=== KUTIPAN HALAMAN ===
□ □ □ □

Jelas ungkapan ini tidak tepat bagi seorang muslim. Karena mencari rezeki tidak hanya soal memenuhi kebutuhan hidup. Akan tetapi mencari rezeki adalah bagian dari ibadah untuk mencari ketenangan hidup di dunia dan akhirat kelak. Dan yang tidak kalah penting adalah bahwa salah satu pertanyaan di akhirat kelak yaitu darimana kita mendapatkan harta yang kita punya di dunia dan kemana kita membelanjakannya.

Bagaimanapun keadaannya, carilah rezeki dengan cara yang halal dan bukan menghalalkan segala cara untuk mendapatkannya. Karena setiap kita tidak akan meninggalkan dunia ini sebelum sempurna rezekinya. Dari Jabir Radhiyallahu ‘anhu, bahwa Rasulullah Shallallahu ‘alaihi wa salalm bersabda,

لاَ تَسْتَبْطِئُوْاالرِّزْقَ, فَإِنَّهُ لَنْ يَمُوْتَ العَبْدُ حَتَّى يَبْلُغَ آخِرَ رِزْقٍ هُوَ لَهُ, فَأَجْمِلُوْا فِي الطَّلَبِ, أَخْذِ الحَلاَلِ وَ تَرْكِ الحَرَامِ

"Janganlah menganggap rezeki kalian lambat turun. Sesungguhnya, tidak ada seorang pun meninggalkan dunia ini, melainkan setelah sempurna rezekinya. Carilah rezeki dengan cara yang baik (dengan) mengambil yang halal dan meninggalkan perkara yang haram". (HR. Ibnu Hibban, Al-Hakim, Al-Baihaqi; dishahihkan syaikh Al Albani)

Berbicara mengenai halal-haram, sesungguhnya halal-haram tidak hanya mencakup makanan dan minuman yang kita konsumsi, akan tetapi lebih dari itu, halal-haram merupakan persoalan kehidupan manusia secara keseluruhan.

□ □ □ □

=== TUGAS YANG DIKERJAKAN ===
Tuliskan kembali tanpa perubahan bagian dari kutipan tentang mencari rezeki yang halal, mulai dari "لاَ تَسْتَبْطِئُوْاالرِّزْقَ, فَإِنَّهُ" sampai "manusia secara keseluruhan.". Daftar ini diambil dari sumber yang berbeda.

=== DATA TERCATAT ===
□ □ □ □

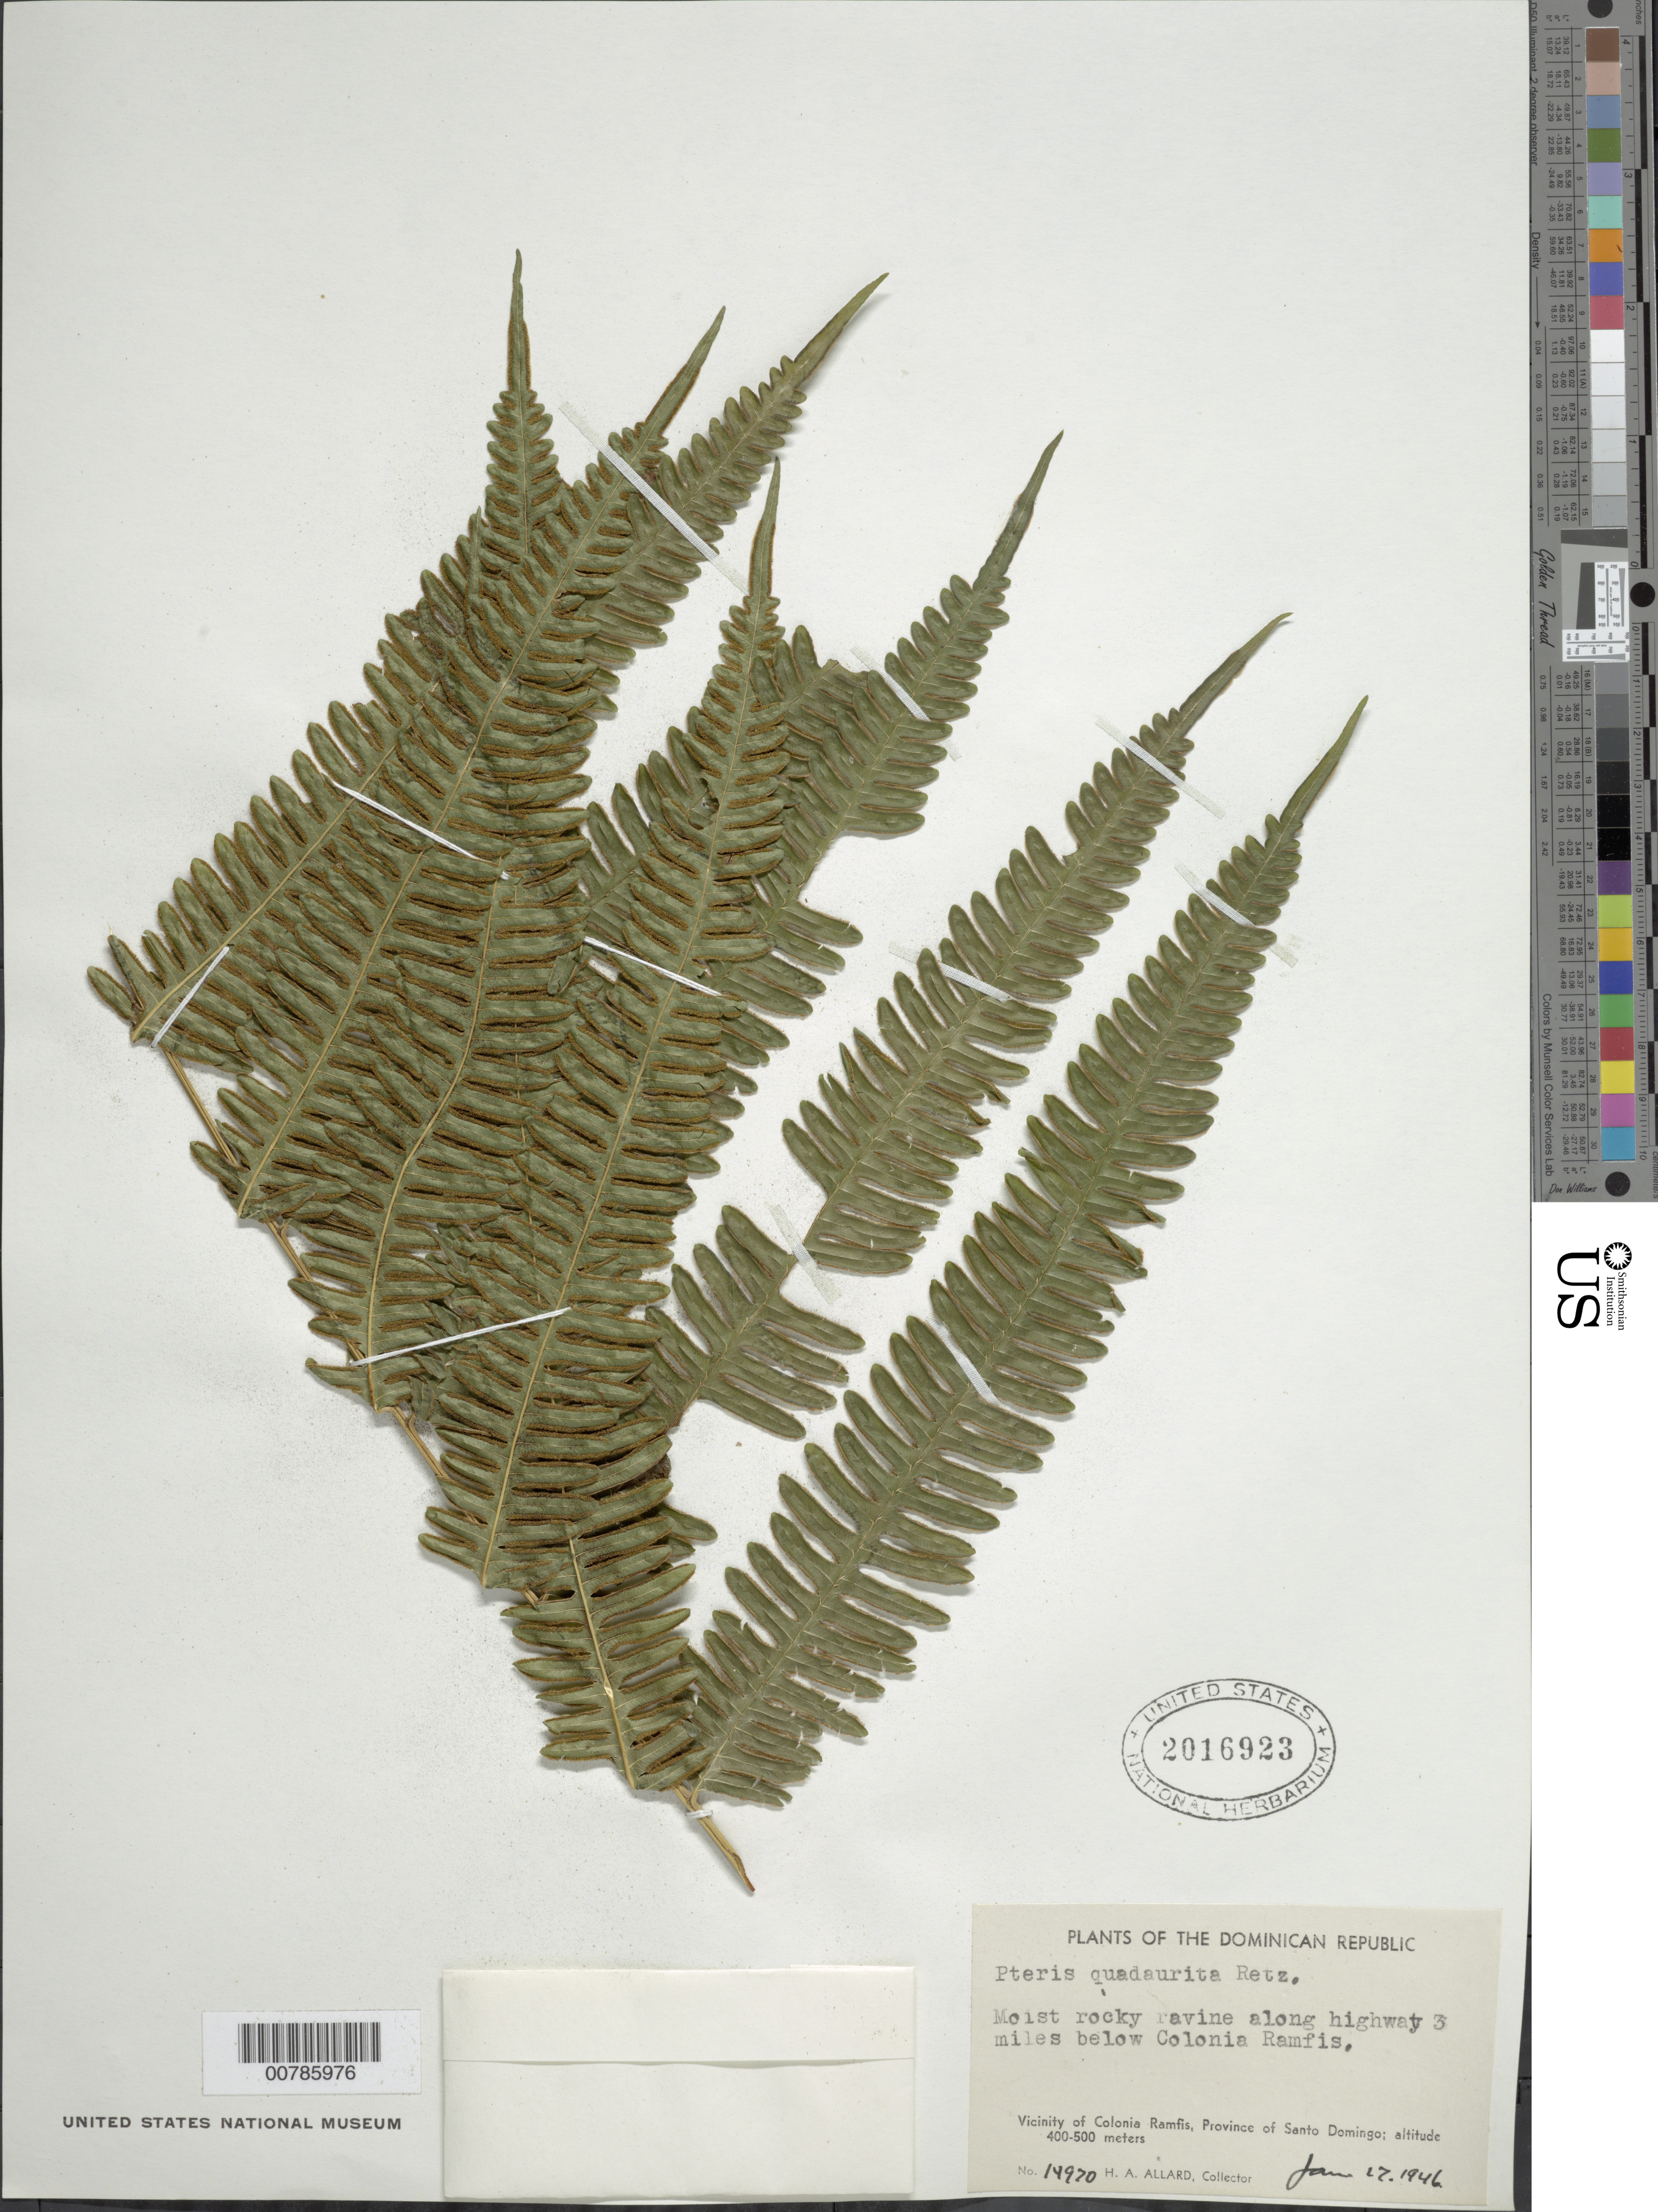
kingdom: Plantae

□ □ □ □

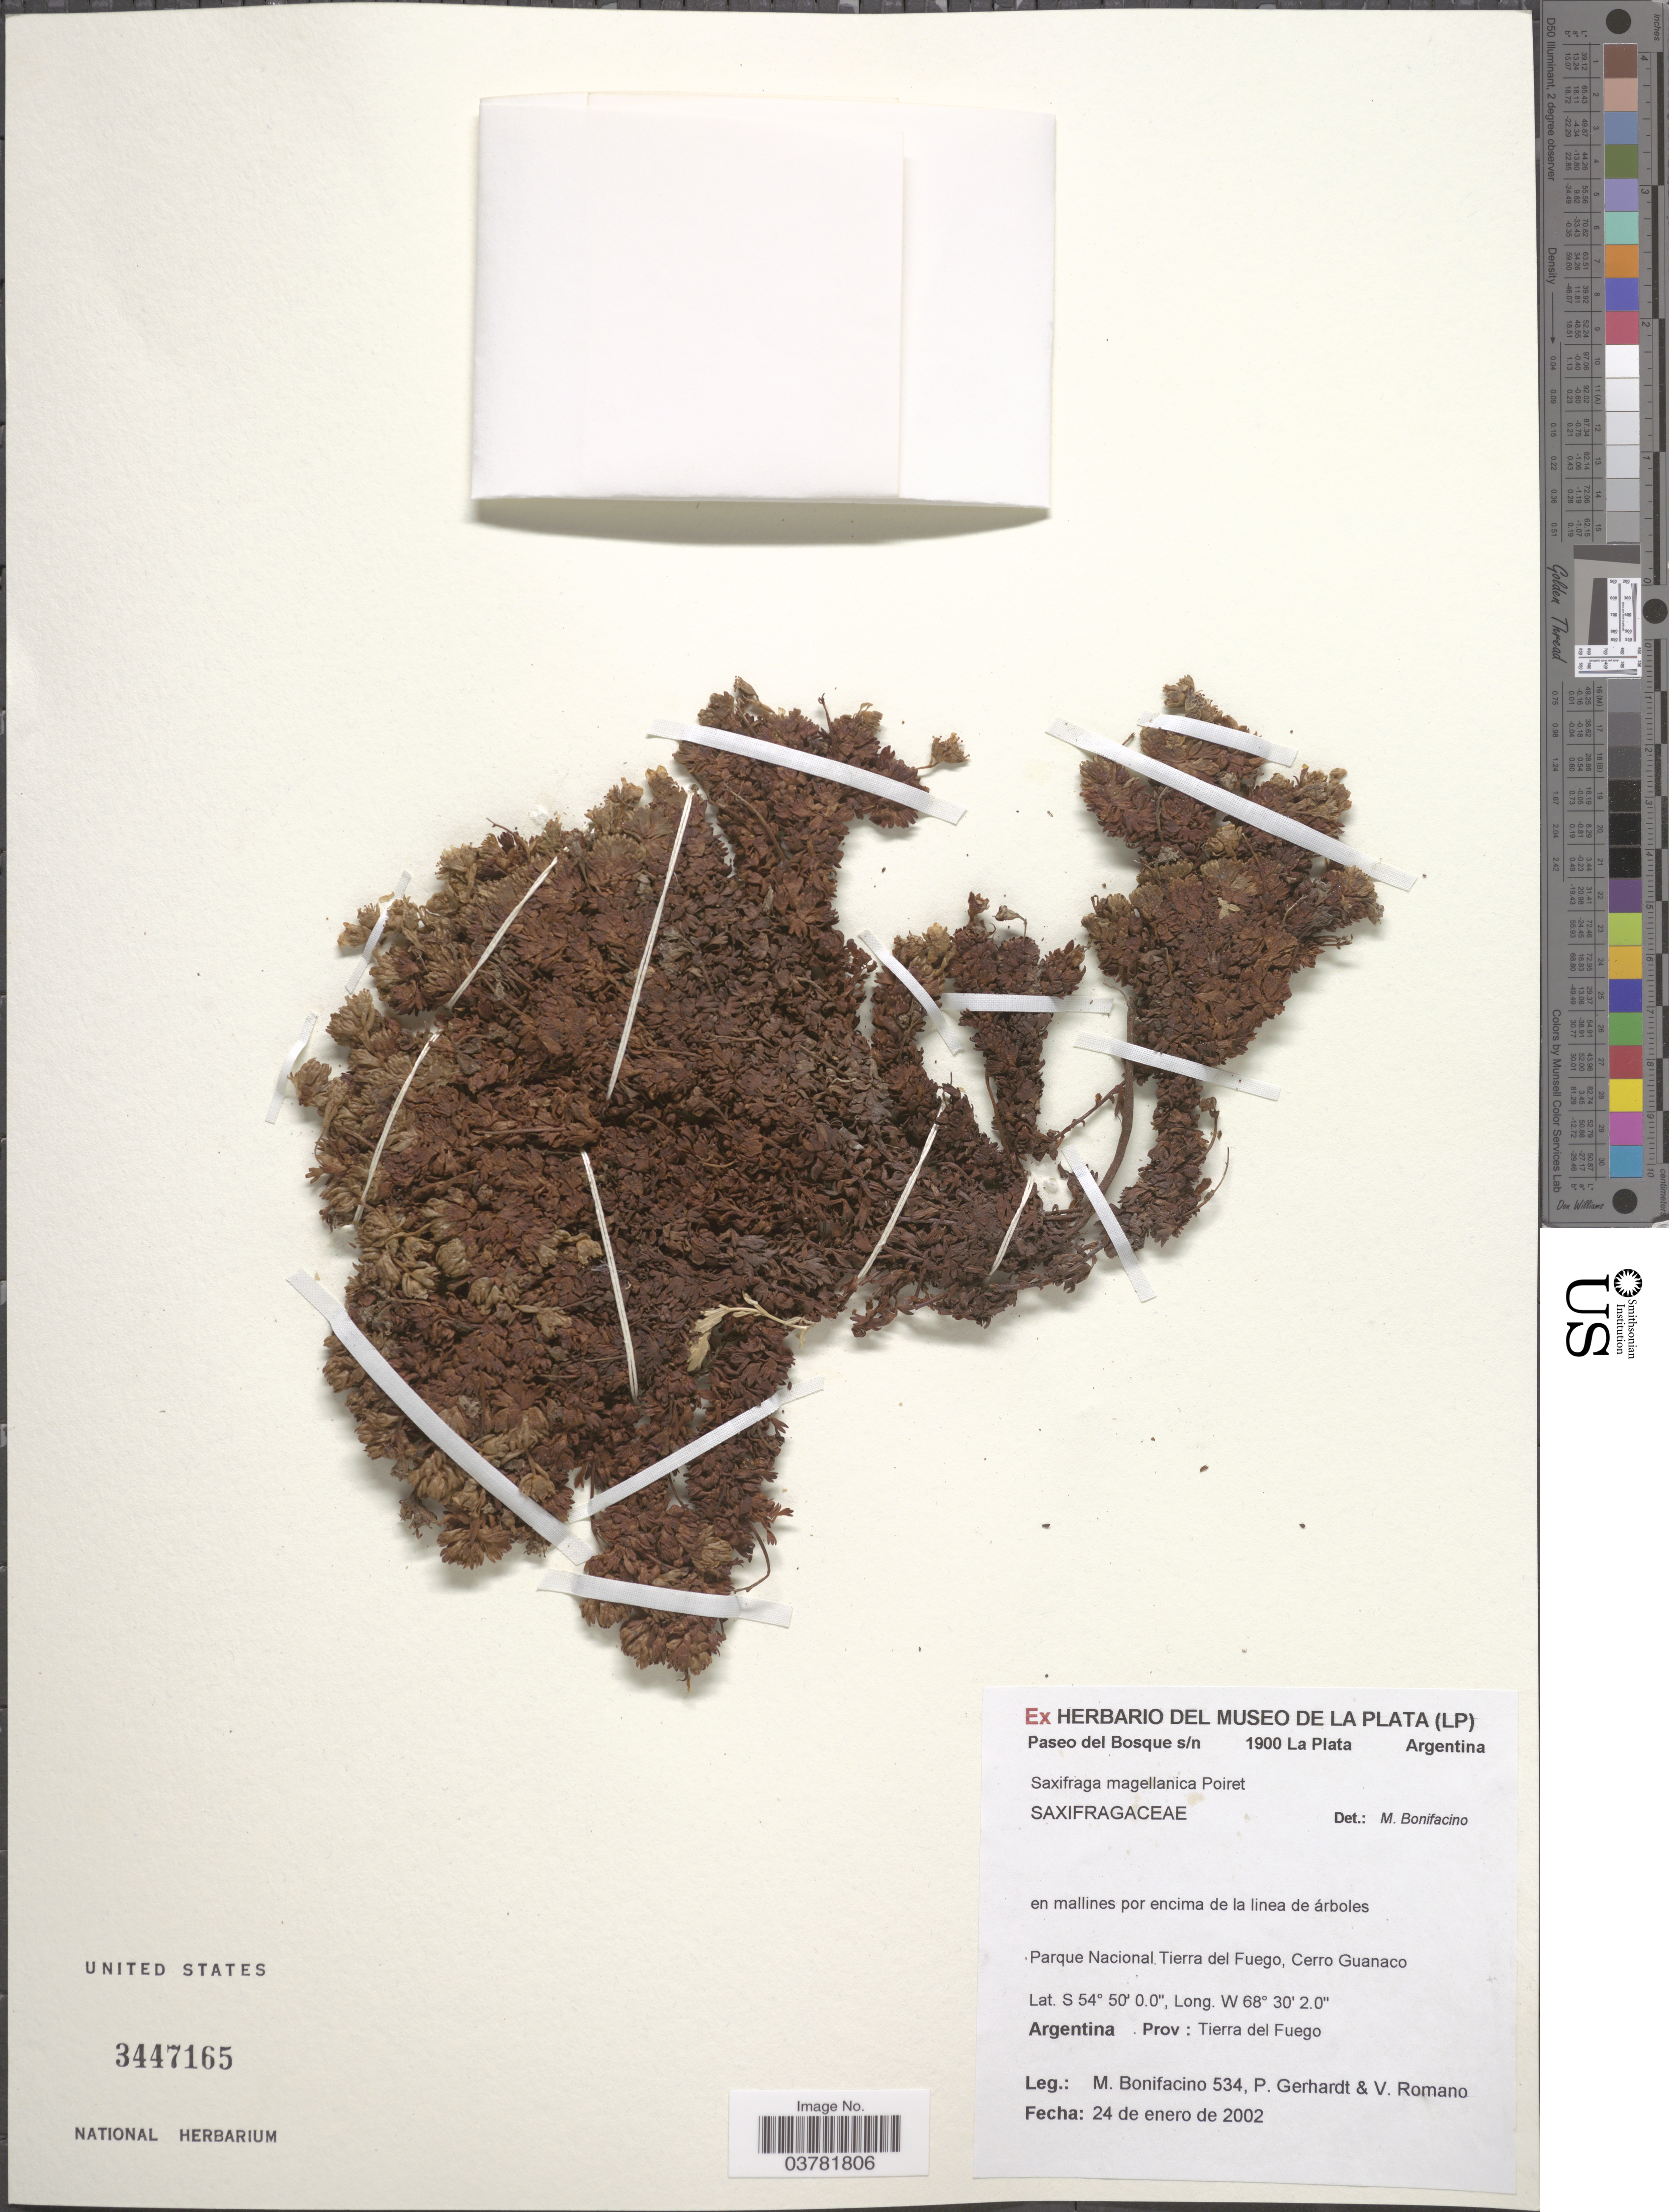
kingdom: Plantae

□ □ □ □

=== SOAL TERJAWAB ===
لاَ تَسْتَبْطِئُوْاالرِّزْقَ, فَإِنَّهُ لَنْ يَمُوْتَ العَبْدُ حَتَّى يَبْلُغَ آخِرَ رِزْقٍ هُوَ لَهُ, فَأَجْمِلُوْا فِي الطَّلَبِ, أَخْذِ الحَلاَلِ وَ تَرْكِ الحَرَامِ

"Janganlah menganggap rezeki kalian lambat turun. Sesungguhnya, tidak ada seorang pun meninggalkan dunia ini, melainkan setelah sempurna rezekinya. Carilah rezeki dengan cara yang baik (dengan) mengambil yang halal dan meninggalkan perkara yang haram". (HR. Ibnu Hibban, Al-Hakim, Al-Baihaqi; dishahihkan syaikh Al Albani)

Berbicara mengenai halal-haram, sesungguhnya halal-haram tidak hanya mencakup makanan dan minuman yang kita konsumsi, akan tetapi lebih dari itu, halal-haram merupakan persoalan kehidupan manusia secara keseluruhan.